Meu bem ou teus bens?

Maria Berenice Dias[1]

 

Ninguém mais acredita naquela promessa: na pobreza, na tristeza e na doença, até que a morte os separe!

Ainda bem!

Aquela foto da família convencional, que sempre embalou os sonhos de todos – principalmente das mulheres – foi rasgada. Cada um do par já vive novos amores, constitui outras famílias e filhos: os meus, os teus e os nossos.

Diante desta nova realidade é impossível entender a tentativa do legislador de punir quem pretende casar ou viver em união estável, tendo filhos e patrimônio.

Não adianta eleger qualquer regime de bens, nem o da separação convencional. Sequer importa se o patrimônio encontra-se clausulado como incomunicável.

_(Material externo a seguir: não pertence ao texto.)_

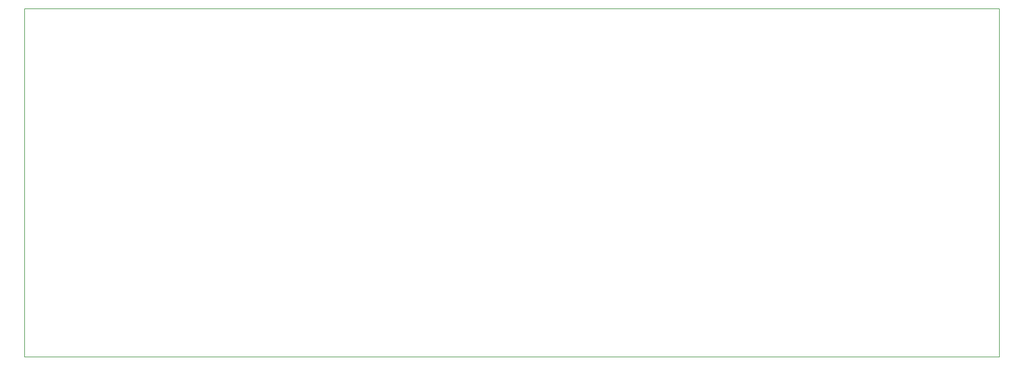
<source format=gbr>
G04 DipTrace 2.3.0.1*
%INBoardOutline.gbr*%
%MOIN*%
%ADD11C,0.0055*%
%FSLAX44Y44*%
G04*
G70*
G90*
G75*
G01*
%LNBoardOutline*%
%LPD*%
X0Y0D2*
D11*
X111000D1*
Y39705D1*
X0D1*
Y0D1*
M02*

</source>
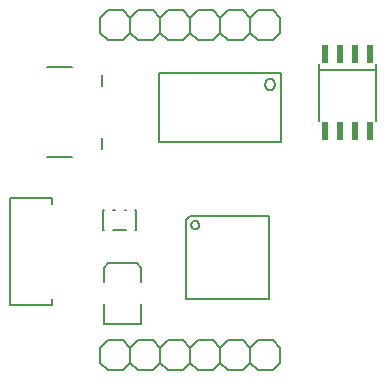
<source format=gto>
G75*
G70*
%OFA0B0*%
%FSLAX24Y24*%
%IPPOS*%
%LPD*%
%AMOC8*
5,1,8,0,0,1.08239X$1,22.5*
%
%ADD10C,0.0060*%
%ADD11C,0.0080*%
%ADD12R,0.0193X0.0598*%
D10*
X003908Y001250D02*
X003908Y001750D01*
X004158Y002000D01*
X004658Y002000D01*
X004908Y001750D01*
X005158Y002000D01*
X005658Y002000D01*
X005908Y001750D01*
X006158Y002000D01*
X006658Y002000D01*
X006908Y001750D01*
X007158Y002000D01*
X007658Y002000D01*
X007908Y001750D01*
X008158Y002000D01*
X008658Y002000D01*
X008908Y001750D01*
X009158Y002000D01*
X009658Y002000D01*
X009908Y001750D01*
X009908Y001250D01*
X009658Y001000D01*
X009158Y001000D01*
X008908Y001250D01*
X008658Y001000D01*
X008158Y001000D01*
X007908Y001250D01*
X007908Y001750D01*
X007908Y001250D02*
X007658Y001000D01*
X007158Y001000D01*
X006908Y001250D01*
X006658Y001000D01*
X006158Y001000D01*
X005908Y001250D01*
X005658Y001000D01*
X005158Y001000D01*
X004908Y001250D01*
X004658Y001000D01*
X004158Y001000D01*
X003908Y001250D01*
X004908Y001250D02*
X004908Y001750D01*
X005908Y001750D02*
X005908Y001250D01*
X006908Y001250D02*
X006908Y001750D01*
X006778Y003370D02*
X006778Y005990D01*
X006918Y006130D01*
X009538Y006130D01*
X009538Y003370D01*
X006778Y003370D01*
X008908Y001750D02*
X008908Y001250D01*
X005118Y005681D02*
X005080Y005681D01*
X005118Y005681D02*
X005118Y006319D01*
X005080Y006319D01*
X004763Y006319D02*
X004726Y006319D01*
X004389Y006319D02*
X004352Y006319D01*
X004035Y006319D02*
X003998Y006319D01*
X003998Y005681D01*
X004035Y005681D01*
X004352Y005681D02*
X004763Y005681D01*
X006937Y005830D02*
X006970Y005921D01*
X007054Y005969D01*
X007148Y005952D01*
X007210Y005878D01*
X007210Y005782D01*
X007149Y005708D01*
X007054Y005691D01*
X006970Y005739D01*
X006937Y005830D01*
X005861Y008599D02*
X005861Y010902D01*
X009955Y010902D01*
X009955Y008599D01*
X005861Y008599D01*
X005658Y012000D02*
X005158Y012000D01*
X004908Y012250D01*
X004658Y012000D01*
X004158Y012000D01*
X003908Y012250D01*
X003908Y012750D01*
X004158Y013000D01*
X004658Y013000D01*
X004908Y012750D01*
X005158Y013000D01*
X005658Y013000D01*
X005908Y012750D01*
X005908Y012250D01*
X005658Y012000D01*
X005908Y012250D02*
X006158Y012000D01*
X006658Y012000D01*
X006908Y012250D01*
X007158Y012000D01*
X007658Y012000D01*
X007908Y012250D01*
X008158Y012000D01*
X008658Y012000D01*
X008908Y012250D01*
X009158Y012000D01*
X009658Y012000D01*
X009908Y012250D01*
X009908Y012750D01*
X009658Y013000D01*
X009158Y013000D01*
X008908Y012750D01*
X008908Y012250D01*
X008908Y012750D02*
X008658Y013000D01*
X008158Y013000D01*
X007908Y012750D01*
X007908Y012250D01*
X007908Y012750D02*
X007658Y013000D01*
X007158Y013000D01*
X006908Y012750D01*
X006908Y012250D01*
X006908Y012750D02*
X006658Y013000D01*
X006158Y013000D01*
X005908Y012750D01*
X004908Y012750D02*
X004908Y012250D01*
X009390Y010518D02*
X009425Y010624D01*
X009515Y010690D01*
X009627Y010690D01*
X009717Y010624D01*
X009752Y010518D01*
X009717Y010412D01*
X009627Y010346D01*
X009515Y010346D01*
X009425Y010412D01*
X009390Y010518D01*
D11*
X000919Y006722D02*
X000919Y003179D01*
X002297Y003179D01*
X002297Y003375D01*
X004048Y003196D02*
X004048Y002527D01*
X005288Y002527D01*
X005288Y003196D01*
X005268Y003944D02*
X005268Y004416D01*
X005130Y004574D01*
X004166Y004574D01*
X004048Y004416D01*
X004048Y003944D01*
X002297Y006525D02*
X002297Y006722D01*
X000919Y006722D01*
X002146Y008104D02*
X002973Y008104D01*
X003957Y008380D02*
X003957Y008734D01*
X003957Y010466D02*
X003957Y010821D01*
X002973Y011096D02*
X002146Y011096D01*
X011213Y011010D02*
X011213Y009294D01*
X011213Y011010D02*
X013103Y011010D01*
X013103Y009294D01*
X013103Y011010D02*
X013103Y011207D01*
X011213Y011207D02*
X011213Y011010D01*
D12*
X011408Y011545D03*
X011908Y011545D03*
X012408Y011545D03*
X012908Y011545D03*
X012908Y008955D03*
X012408Y008955D03*
X011908Y008955D03*
X011408Y008955D03*
M02*

</source>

Nada disso adianta. De forma absolutamente absurda o legislador e seus intérpretes desrespeitam o princípio da autonomia da vontade do casal de afastar a comunicabilidade dos bens. Assim como revogam cláusula testamentária de o patrimônio a ser herdado permanecer exclusivamente na propriedade do herdeiro.

Esta esdrúxula invenção, apelidada de direito de concorrência sucessória, assegura a quem entra em um relacionamento parte do patrimônio do outro, em igualdade de condições com os descendentes. Como são bens que não auxiliou a amealhar, ocorre claro enriquecimento sem causa. E tal direito é assegurado não só no casamento, mas também na união estável, por obra e graça do Supremo Tribunal Federal.

Assim, quem tem filhos e deseja garantir que o seu patrimônio seja a eles destinado em caso de sua morte, simplesmente não pode casar. E nem viver uma bela história de amor, ainda que não vivam sob o mesmo teto. Vai que a justiça reconheça que se configurou uma união estável!

Pelo jeito, a única solução é aguardar até os 70 anos para, só então, poder voltar a amar. Idade que a lei presume que as pessoas são incapazes de serem amadas, tanto que impõe o regime da separação obrigatória de bens.

Antes disso é preciso ter muito cuidado: quem te chama de meu bem pode estar interessado nos teus bens.

 

Publicado em 03/05/2021.

[1] Advogada especialista em Direito Homoafetivo, Famílias e Sucessões.

Vice Presidente Nacional do IBDFAM – Instituto Brasileiro de Direito de Família.